樊倩被釘在水上樂園門口,遲遲沒有動。段岸不明所以的看看眼前的是那條馬路:這不是很好選嗎?有很多選擇呀。
樊倩搖搖頭,“沒、沒什么。那我們往左邊走吧。”
說好了要聽樊倩的,段岸毫無異議地抬腳往左走。
路兩邊,高大粗壯的樹木幾乎接天。樊倩一邊走一邊看,想要研究明白頭頂的樹枝到底是不是同一棵樹上的。
段岸也跟著她一起看。
她記得小時候的暑假,她吃了晚飯總會和爸爸媽媽一起散步消食。那時這些梧桐樹還沒有長這么高大,段寧亭會把她架在脖子上,哄著問她能不能摘到最高的那片樹葉。
“斷案姐姐,你說這樹咋長得這么高呀?”樊倩指一指天,“你看,這根樹枝和那根樹枝都纏到一起了,它們好像不是一顆樹上的欸。”
“是哦。”段岸把嘴巴嘟圓。
“它們纏在一起會不舒服嗎?”
段岸低下頭,正對樊倩充滿童真好奇的眼睛。
這時的樊倩很像一個真正的小孩。沒那么多煩惱,也沒那么多驚恐。段岸摸摸她的腦袋,說:“如果不舒服的話,它們就會分開,或者會枯死的。”
“那它們的關系肯定很好。”
段岸被逗笑:“是啊。它們的關系肯定很好。”
樊倩的脖子有點仰累了。她低下來揉一揉頸子,添一句:“就像田醒春和許節一樣。”
——
“樊倩在家也挨打。”田醒春盤著腿,在許節墓前坐下來。夕陽粘稠的光像是一動不動,黏在田醒春的脖頸,她揉一揉頸子,“我看見她胳膊和腿上的傷了。”
“她也討厭皮帶,她爸也用皮帶打她。”
田醒春捏了捏腰間的皮帶,“段岸會幫我們的。她答應我了,她說她會幫我們找到真相。”
“許節,我不會讓你白死。”
墓碑上許節的名字是用金色的油漆寫的。它和夕陽的橙光融在一起,火似的紅。
田醒春原本堅定的眼神突然又變的遲疑。許節沒有回答她。剛才那么一瞬間,田醒春竟然在期待一塊墓碑會回答她些什么。
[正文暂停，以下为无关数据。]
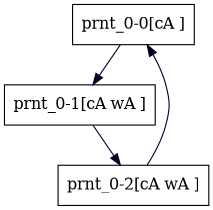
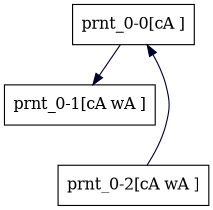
  digraph {
    node [shape=box]
    edge [color="#00002A"]
    "prnt_0-0[cA ]"
    "prnt_0-1[cA wA ]"
    "prnt_0-2[cA wA ]"
    "prnt_0-0[cA ]" -> "prnt_0-1[cA wA ]"
-   "prnt_0-1[cA wA ]" -> "prnt_0-2[cA wA ]"
    "prnt_0-2[cA wA ]" -> "prnt_0-0[cA ]"
  }
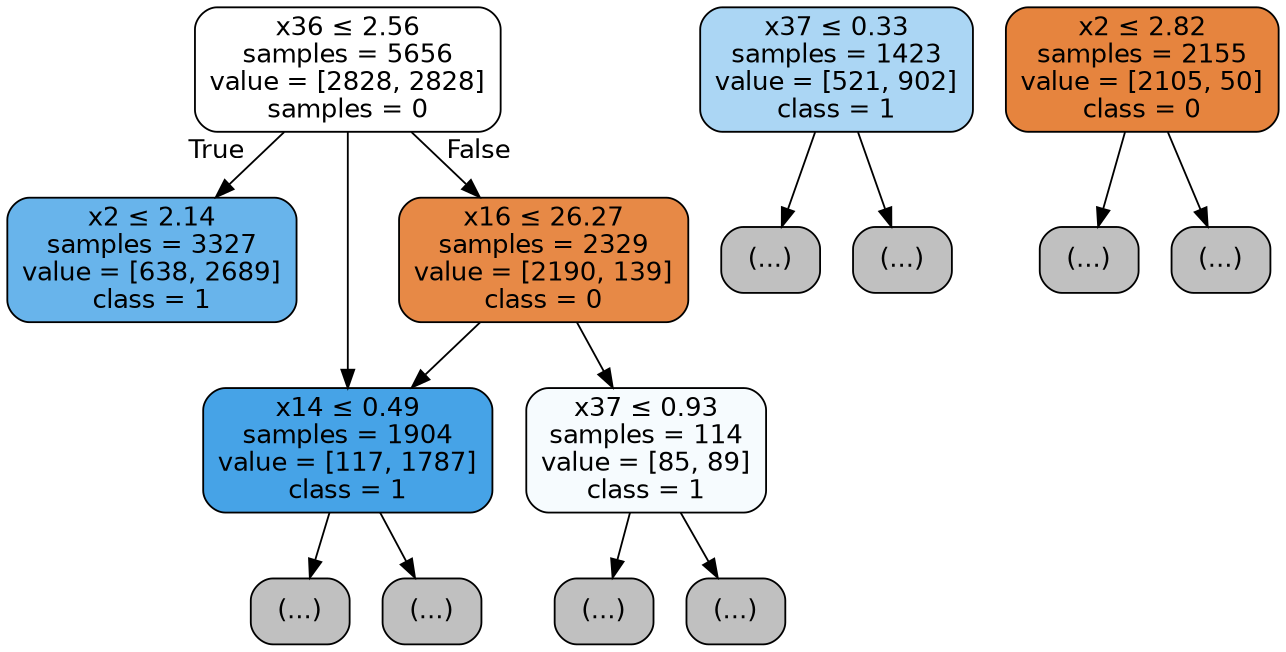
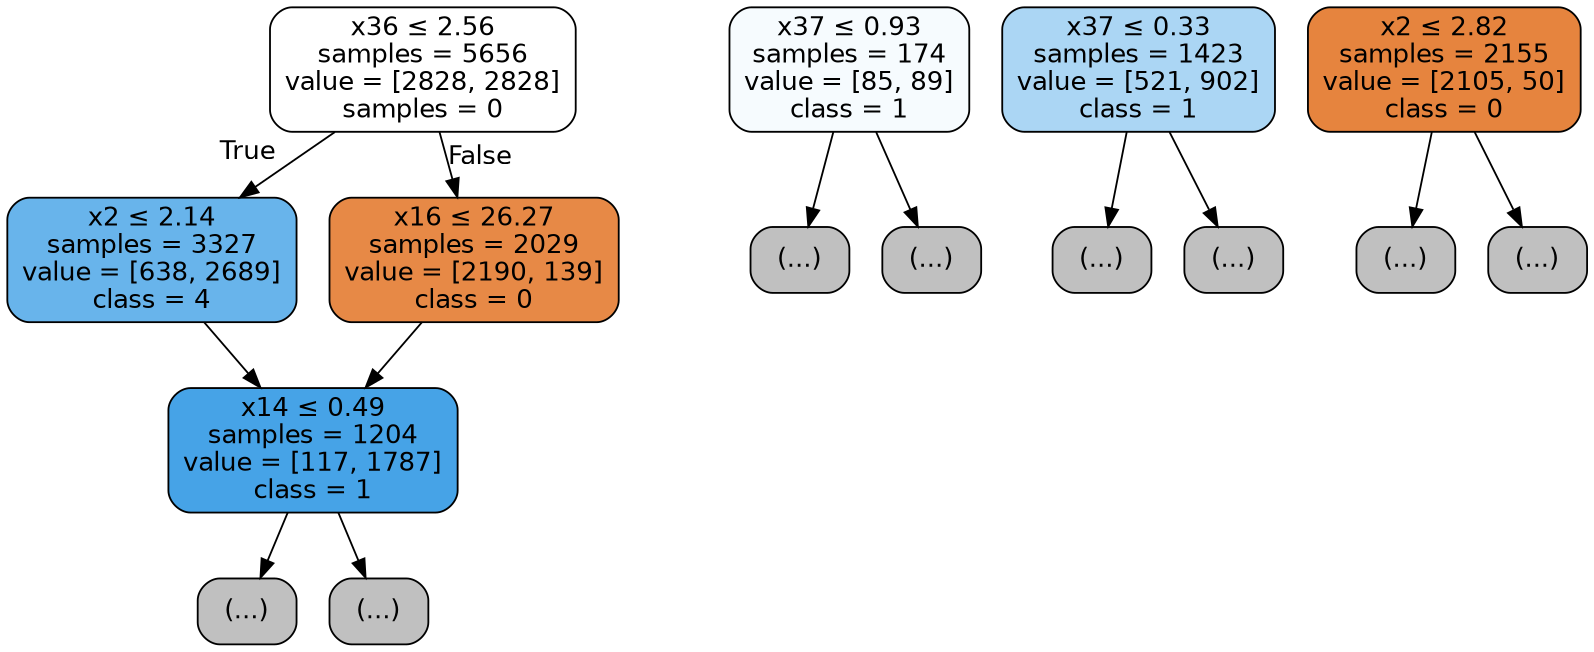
  digraph {
    node [color=black fillcolor="#C0C0C0" fontname=helvetica shape=box style="filled, rounded"]
    edge [fontname=helvetica]
    n1 [fillcolor="#ffffff" label=<x36 &le; 2.56<br/>samples = 5656<br/>value = [2828, 2828]<br/>samples = 0>]
-   n2 [fillcolor="#68b4eb" label=<x2 &le; 2.14<br/>samples = 3327<br/>value = [638, 2689]<br/>class = 1>]
-   n3 [fillcolor="#e78946" label=<x16 &le; 26.27<br/>samples = 2329<br/>value = [2190, 139]<br/>class = 0>]
-   n4 [fillcolor="#46a3e7" label=<x14 &le; 0.49<br/>samples = 1904<br/>value = [117, 1787]<br/>class = 1>]
-   n5 [fillcolor="#f6fbfe" label=<x37 &le; 0.93<br/>samples = 114<br/>value = [85, 89]<br/>class = 1>]
+   n2 [fillcolor="#68b4eb" label=<x2 &le; 2.14<br/>samples = 3327<br/>value = [638, 2689]<br/>class = 4>]
+   n3 [fillcolor="#e78946" label=<x16 &le; 26.27<br/>samples = 2029<br/>value = [2190, 139]<br/>class = 0>]
+   n4 [fillcolor="#46a3e7" label=<x14 &le; 0.49<br/>samples = 1204<br/>value = [117, 1787]<br/>class = 1>]
+   n5 [fillcolor="#f6fbfe" label=<x37 &le; 0.93<br/>samples = 174<br/>value = [85, 89]<br/>class = 1>]
    n6 [label="(...)"]
    n7 [label="(...)"]
    n8 [fillcolor="#abd6f4" label=<x37 &le; 0.33<br/>samples = 1423<br/>value = [521, 902]<br/>class = 1>]
    n9 [label="(...)"]
    n10 [label="(...)"]
    n11 [label="(...)"]
    n12 [label="(...)"]
    n13 [fillcolor="#e6843e" label=<x2 &le; 2.82<br/>samples = 2155<br/>value = [2105, 50]<br/>class = 0>]
    n14 [label="(...)"]
    n15 [label="(...)"]
    n1 -> n2 [headlabel=True labelangle=45 labeldistance=2.5]
    n1 -> n3 [headlabel=False labelangle=-45 labeldistance=2.5]
-   n1 -> n4
+   n2 -> n4
    n3 -> n4
-   n3 -> n5
    n4 -> n6
    n4 -> n7
    n5 -> n11
    n5 -> n12
    n8 -> n9
    n8 -> n10
    n13 -> n14
    n13 -> n15
  }
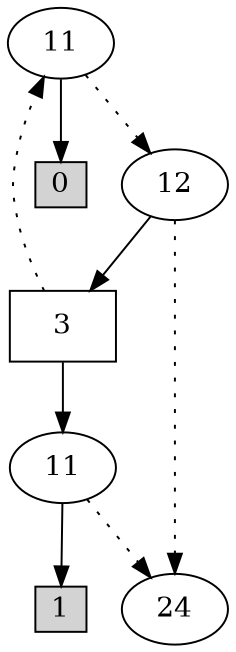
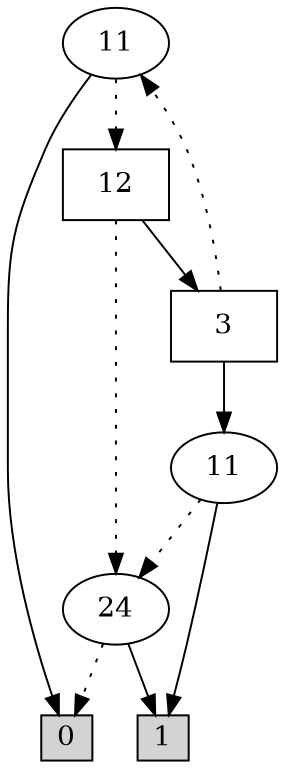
  digraph {
    edge [style=dotted]
    n1 [height=0.3 label=0 shape=box style=filled width=0.3]
    n2 [height=0.3 label=1 shape=box style=filled width=0.3]
    n3 [label=3 shape=box]
    n4 [label=11]
    n5 [label=11]
-   n6 [label=12]
+   n6 [label=12 shape=box]
    n7 [label=24]
    n3 -> n4
    n3 -> n5 [style=filled]
    n4 -> n1 [style=filled]
    n4 -> n6
    n5 -> n2 [style=filled]
    n5 -> n7
    n6 -> n3 [style=filled]
    n6 -> n7
+   n7 -> n1
+   n7 -> n2 [style=filled]
  }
從前田醒春不敢說自己有什么打算,她沒有讓許節見過自己這么堅定的眼神。那時許節鼓勵她,哪怕她說得顛三倒四磕磕巴巴,許節也鼓勵她,夸她說得好。
田醒春前傾上身,讓額頭貼到許節金色的名字上。
“可是該怎么才能找到真相……”
“我選擇相信段岸真的是對的嗎?”
——
“我也不知道。”
樊倩站在路口。她的面前是一條河,左右兩邊又是岔路。段岸說:“不知道也沒事啊,想選哪邊都行。”
樊倩看看天色,“可是姐姐餓了吧?”
“我說了,今天都聽你的。你想吃什么我們就吃什么。”
樊倩的眉頭很快皺起來,但是又很快松開了。
“這怎么選啊……”
她很小聲很小聲地嘟噥,但還是被耳力很好的段岸聽到。
段岸有些不解。雖然這路確實沒有路標指示牌,但也不過左右兩邊。雖然可能真不知道吃什么東西,但也不過中餐西餐,有這么糾結嗎?
“你選擇困難呀?”段岸想要緩和一點氣氛,對樊倩開玩笑。
樊倩點點頭,又搖搖頭。
她的肩膀佝僂起來,雙手放在身前,左手扣扣右手,右手扣扣左手。
“怎么點頭又搖頭呢?你想吃什么?中餐還是西餐?”
樊倩沒吭聲。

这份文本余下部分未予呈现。